WORK REQUEST> Copy the material word for word, from the line with "伦敦期锌和期铅周二下跌，因市" to the line with "réglement ci-dessus.", including both of those lines. Leave the pictures out of your copy.

[[ RECORDS SHOWN, beginning ]]

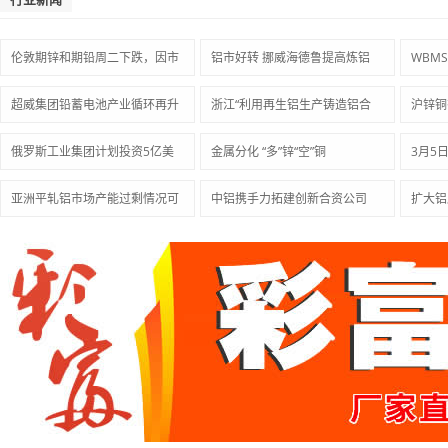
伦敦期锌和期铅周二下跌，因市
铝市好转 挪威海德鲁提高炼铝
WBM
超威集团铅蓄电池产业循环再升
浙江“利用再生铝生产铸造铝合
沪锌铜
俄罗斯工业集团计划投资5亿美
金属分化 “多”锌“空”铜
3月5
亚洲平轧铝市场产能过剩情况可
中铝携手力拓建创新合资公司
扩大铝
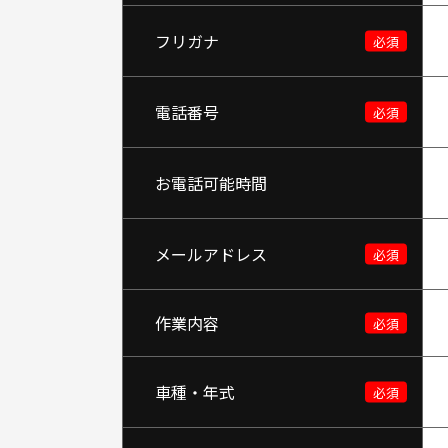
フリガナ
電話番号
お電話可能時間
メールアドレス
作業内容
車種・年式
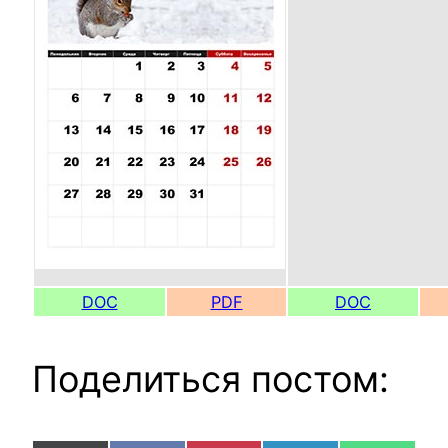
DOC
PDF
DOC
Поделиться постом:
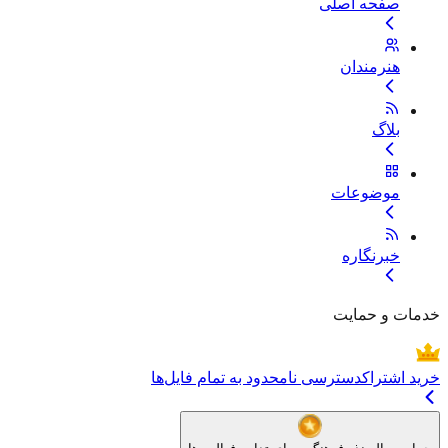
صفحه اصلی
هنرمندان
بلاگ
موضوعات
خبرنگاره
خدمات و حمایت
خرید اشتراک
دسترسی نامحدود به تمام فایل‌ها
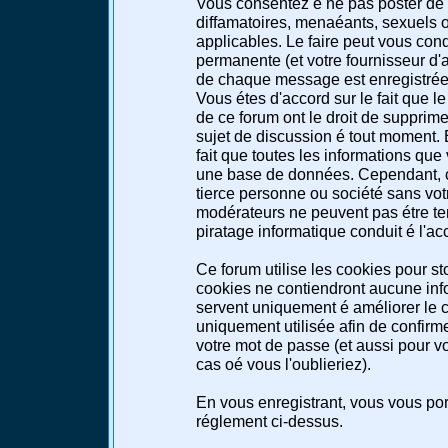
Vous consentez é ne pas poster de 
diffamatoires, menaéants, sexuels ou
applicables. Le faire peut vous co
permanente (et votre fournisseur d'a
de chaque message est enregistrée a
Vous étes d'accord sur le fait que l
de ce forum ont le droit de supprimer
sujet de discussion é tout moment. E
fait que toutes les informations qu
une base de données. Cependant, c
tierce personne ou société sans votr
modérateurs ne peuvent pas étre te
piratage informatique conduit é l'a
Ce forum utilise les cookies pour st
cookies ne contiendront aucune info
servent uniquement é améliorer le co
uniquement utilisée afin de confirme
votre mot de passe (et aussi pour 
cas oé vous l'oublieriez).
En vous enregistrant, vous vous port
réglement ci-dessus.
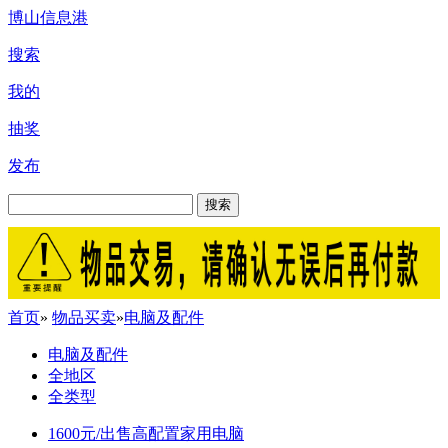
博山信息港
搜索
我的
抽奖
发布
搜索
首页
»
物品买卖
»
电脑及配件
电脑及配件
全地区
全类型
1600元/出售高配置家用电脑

[[ RECORDS SHOWN, end ]]
[[ RECORDS SHOWN, beginning ]]

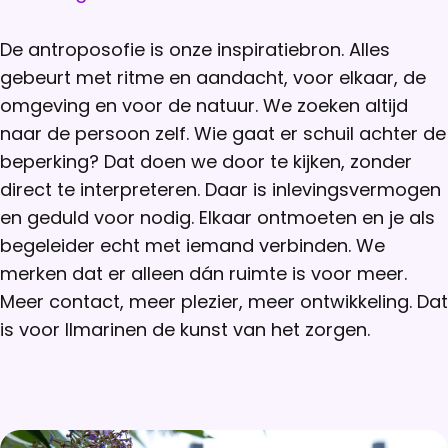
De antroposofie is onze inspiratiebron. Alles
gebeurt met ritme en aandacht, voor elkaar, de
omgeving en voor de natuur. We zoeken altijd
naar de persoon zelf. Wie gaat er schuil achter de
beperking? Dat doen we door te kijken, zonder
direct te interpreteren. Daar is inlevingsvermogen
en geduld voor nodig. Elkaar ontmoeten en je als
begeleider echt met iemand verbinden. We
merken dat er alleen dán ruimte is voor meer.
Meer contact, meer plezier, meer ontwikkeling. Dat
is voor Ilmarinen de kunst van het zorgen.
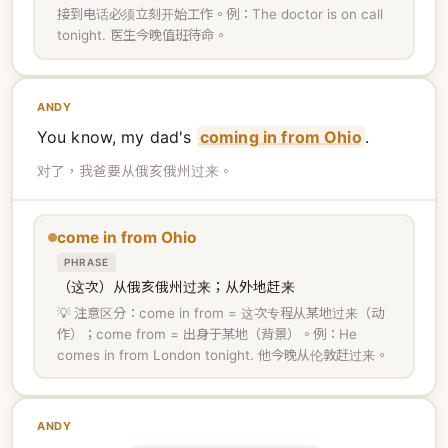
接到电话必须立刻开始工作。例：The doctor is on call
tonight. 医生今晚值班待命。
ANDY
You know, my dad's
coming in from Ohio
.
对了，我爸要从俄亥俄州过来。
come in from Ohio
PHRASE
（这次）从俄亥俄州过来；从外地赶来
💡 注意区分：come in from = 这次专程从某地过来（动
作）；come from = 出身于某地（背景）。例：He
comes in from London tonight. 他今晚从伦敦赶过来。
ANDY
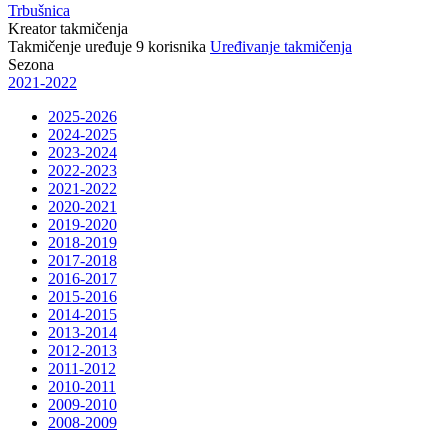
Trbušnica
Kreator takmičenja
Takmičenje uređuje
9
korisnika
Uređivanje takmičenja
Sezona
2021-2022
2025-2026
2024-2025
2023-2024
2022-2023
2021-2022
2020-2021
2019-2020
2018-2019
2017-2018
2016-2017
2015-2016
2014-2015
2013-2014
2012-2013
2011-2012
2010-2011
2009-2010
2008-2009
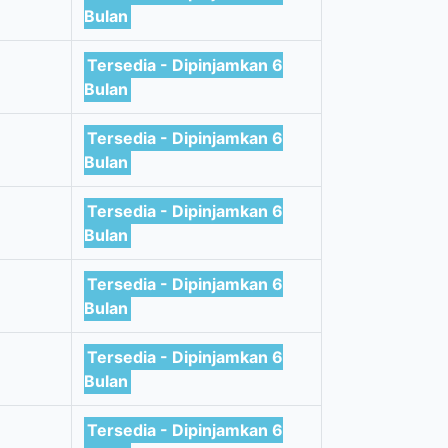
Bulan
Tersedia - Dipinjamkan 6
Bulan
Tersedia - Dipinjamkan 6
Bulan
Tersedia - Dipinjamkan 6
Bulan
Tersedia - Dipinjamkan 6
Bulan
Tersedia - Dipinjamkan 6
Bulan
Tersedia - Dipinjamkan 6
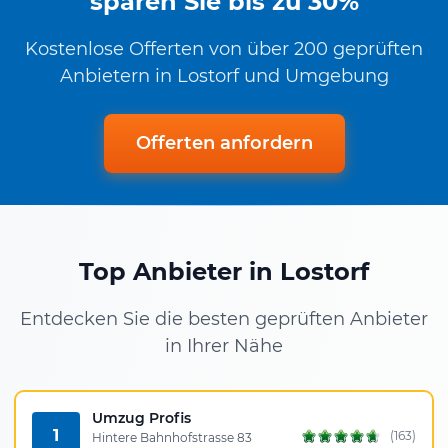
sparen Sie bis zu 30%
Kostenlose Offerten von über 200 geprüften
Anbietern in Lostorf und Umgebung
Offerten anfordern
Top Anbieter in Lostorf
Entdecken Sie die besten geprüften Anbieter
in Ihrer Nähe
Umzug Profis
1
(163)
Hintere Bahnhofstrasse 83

[[ RECORDS SHOWN, end ]]

OUTPUT OF THE EXERCISE>
伦敦期锌和期铅周二下跌，因市
铝市好转 挪威海德鲁提高炼铝
WBM
超威集团铅蓄电池产业循环再升
浙江“利用再生铝生产铸造铝合
沪锌铜
俄罗斯工业集团计划投资5亿美
金属分化 “多”锌“空”铜
3月5
亚洲平轧铝市场产能过剩情况可
中铝携手力拓建创新合资公司
扩大铝
フリガナ
電話番号
お電話可能時間
メールアドレス
作業内容
車種・年式
DOC
PDF
DOC
Поделиться постом:
صفحه اصلی
هنرمندان
بلاگ
موضوعات
خبرنگاره
خدمات و حمایت
خرید اشتراک
دسترسی نامحدود به تمام فایل‌ها
Vous consentez é ne pas poster de 
diffamatoires, menaéants, sexuels ou
applicables. Le faire peut vous co
permanente (et votre fournisseur d'a
de chaque message est enregistrée a
Vous étes d'accord sur le fait que l
de ce forum ont le droit de supprimer
sujet de discussion é tout moment. E
fait que toutes les informations qu
une base de données. Cependant, c
tierce personne ou société sans votr
modérateurs ne peuvent pas étre te
piratage informatique conduit é l'a
Ce forum utilise les cookies pour st
cookies ne contiendront aucune info
servent uniquement é améliorer le co
uniquement utilisée afin de confirme
votre mot de passe (et aussi pour 
cas oé vous l'oublieriez).
En vous enregistrant, vous vous port
réglement ci-dessus.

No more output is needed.